O ministro do Interior da Rússia visita Cuba em sinal de apoio após a intervenção militar na Venezuela

HAVANA, 4 de janeiro de 2026 — O presidente cubano Miguel Diaz-Canel discursa em um evento condenando a agressão militar dos EUA contra a Venezuela em Havana, capital de Cuba, em 3 de janeiro de 2026.
Europa Press/Contacto/Joaquin Hernandez

MADRID 21 jan. (EUROPA PRESS) - O ministro do Interior da Rússia, Vladimir Kolokoltsev, está nesta quarta-feira em visita oficial a Cuba, onde foi recebido pelo presidente Miguel Díaz-Canel, em um sinal de apoio de Moscou à recente intervenção militar dos Estados Unidos na Venezuela para capturar o presidente Nicolás Maduro, que colocou a ilha no centro das atenções mundiais.

O líder cubano valorizou o “enorme significado” da visita da delegação russa, pelo “momento em que é feita”, indicou o gabinete presidencial. A viagem do ministro russo a Cuba ocorre quando a ilha está na mira do presidente dos Estados Unidos, Donald Trump, que instou as autoridades cubanas a “chegarem a um acordo” antes que “seja tarde demais”.

Essas ameaças vêm após o sucesso da operação militar americana em Caracas para prender Maduro, que está detido no Centro de Detenção Metropolitano do Brooklyn, aguardando julgamento nos Estados Unidos.

Por sua vez, Kolokoltsev insistiu, ao chegar a Havana, que a operação de Washington foi uma “agressão armada não provocada” contra a Venezuela. “Este ato não pode ser justificado de forma alguma e demonstra mais uma vez a necessidade de aumentar a vigilância e consolidar todos os esforços para combater fatores externos”, afirmou, segundo o canal estatal russo Rossiya 1.
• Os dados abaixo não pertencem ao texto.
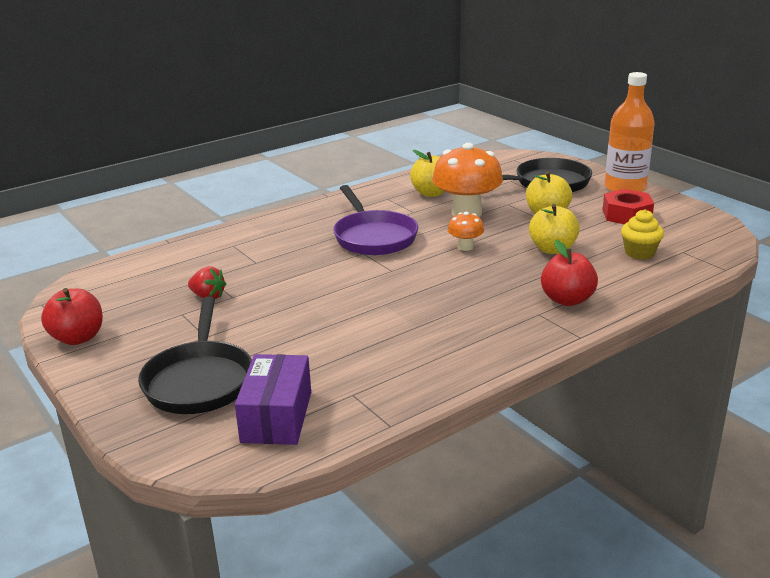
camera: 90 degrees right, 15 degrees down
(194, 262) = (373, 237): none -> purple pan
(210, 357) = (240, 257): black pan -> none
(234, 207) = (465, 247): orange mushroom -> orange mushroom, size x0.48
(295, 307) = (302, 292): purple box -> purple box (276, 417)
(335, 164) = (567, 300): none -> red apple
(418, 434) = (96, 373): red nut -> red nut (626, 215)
O próprio embaixador russo em Cuba, Victor Koronelli, garantiu que a viagem visa “fortalecer a cooperação bilateral e a luta contra a criminalidade”, segundo uma mensagem nas redes sociais. A visita é um sinal de apoio de Moscou a um de seus tradicionais aliados, num momento em que Trump proclamou o controle do hemisfério ocidental e lançou ameaças a Cuba, México e Canadá.